Fleischman po zakończeniu studiów medycznych trafił z Nowego Jorku do zaśnieżonej miejscowości na Alasce. Nie był zachwycony zmianą, ale nie miał wyboru. Studiował za pieniądze mieszkańców stanu i teraz musiał jako lekarz odpracować pożyczkę.
- Podobny pomysł możemy wykorzystać w Lublinie - mówi Piotr Kowalczyk szef klubu radnych PiS. Tłumaczy: Skoro nikt nie chce zostać miejskim architektem to zaproponujmy układ studentom architektury: damy wam przez całe studia 500-600 zł miesięcznego stypendium, a w zamian po zdobyciu dyplomu przez pięć lat będziecie pracowali w Urzędzie Miasta w Wydziale Architektury, Budownictwa i Urbanistyki.
Kowalczyk jeszcze w tym tygodniu złoży interpelację w tej sprawie do prezydenta Adama Wasilewskiego (PO).
Pomysłem nie jest zachwycony Paweł Bryłowski, przewodniczący klubu radnych Platformy i były prezydent. - W wydziale trzeba mieć doświadczonych pracowników, a nie ludzi, którzy dopiero zaczynają pracę i trzeba czasu, żeby się dotarli. Prosiłem prezydenta, żeby nie wysyłał na emeryturę kilkunastu pracowników nie mając nikogo w odwodzie, inna sprawa, że o wychowanie kadr nie dbano od wielu lat - stwierdza Paweł Bryłowski. Radzi żeby poprosić zwolnionych architektów o powrót (jeśli się zgodzą) i jednocześnie pozyskiwać nowych pracowników.

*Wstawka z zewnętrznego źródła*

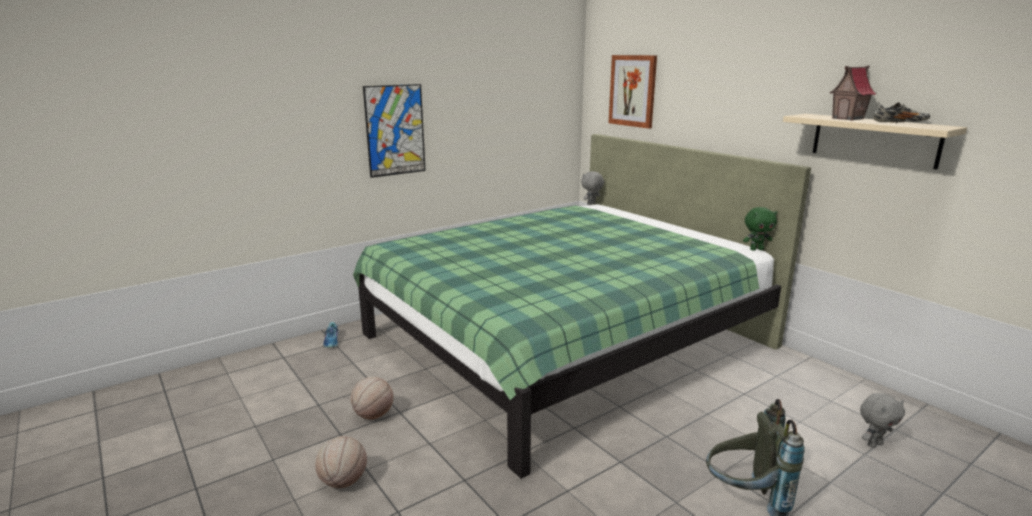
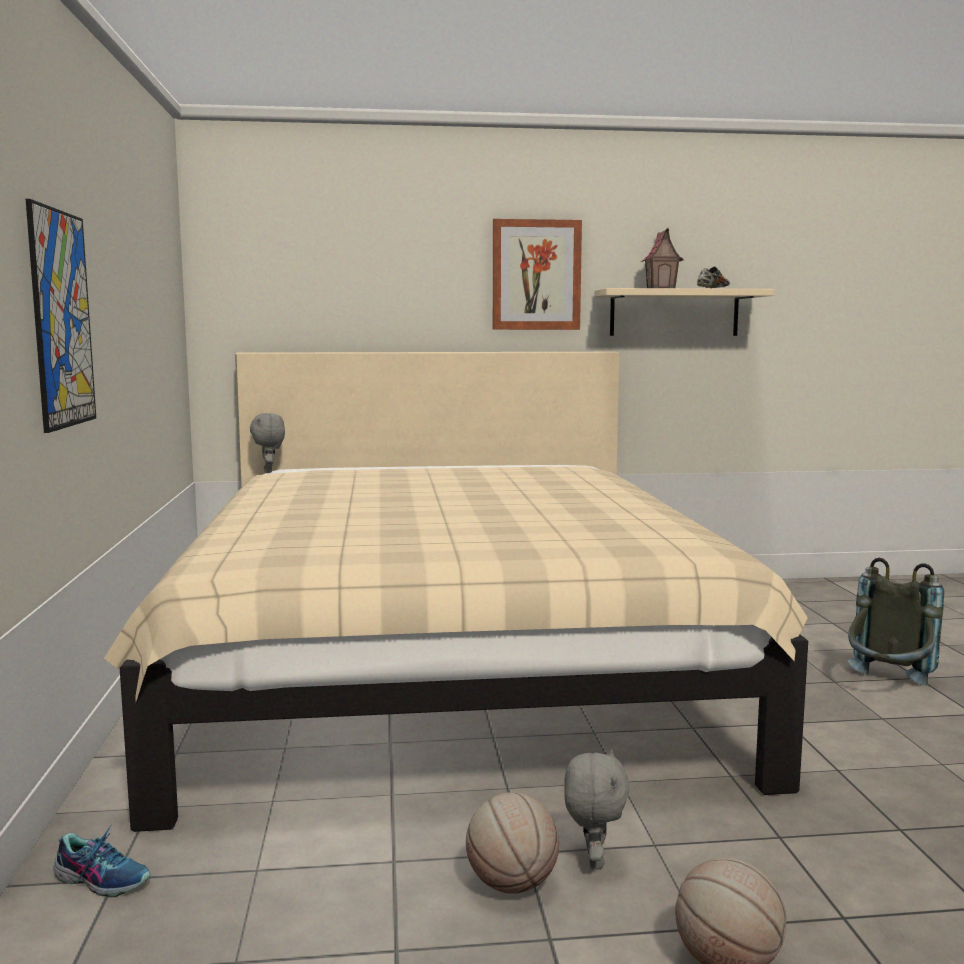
camera: 60 degrees left, 10 degrees down
(564, 340) = (447, 671): green bed -> beige bed
(632, 91) = (307, 276): picture -> picture (536, 275)
(756, 249) = (581, 465): green plush toy -> none
(874, 444) = (817, 615): grey plush toy -> grey plush toy (593, 860)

O problemie z architektami pisaliśmy w czerwcu. Mieszkańcy czekają na uzgodnienie warunków zabudowy, których nie ma kto w magistracie podpisać. Kolejki się wydłużają. Brak osób do pracy nad planami zagospodarowania przestrzennego Lublina. Urząd ogłasza kolejne nabory, ale chętnych jak na lekarstwo. Powód jest prosty: samorząd zbyt mało płaci.
- Pewna pani wygrała konkurs, ale chciała 4 tys. zł na rękę. Tyle jej nie mogę zapłacić. Sam zarabiam ze wszystkimi dodatkami 5900 zł. Miasto się rozwija, potrzebuję ok. 30 etatów. W całym wydziale pracuje u nas 66 osób. Dla porównania we Wrocławiu... 250. Pomysł radnego Kowalczyka wygląda na dobry, jeśli nie będzie formalnych przeciwności - ocenia Jacek Gurbiel, szef Wydziału Architektury, Budownictwa i Urbanistyki.
Władze miasta szukają różnych pomysłów. Np. myślą o utworzeniu jednostek budżetowych, w których urzędnicy zarabialiby lepiej niż dotychczas. - Pracownicy dostawaliby podstawowe pensje, a dyrektorzy jednostek mieliby oprócz tego pewną pulę pieniędzy na premie za wyniki - wyjaśniał nam Stanisław Fic, zastępca prezydenta Lublina.
Decyzje, którą drogę wybrać, zapadną w Ratuszu najprawdopodobniej jesienią.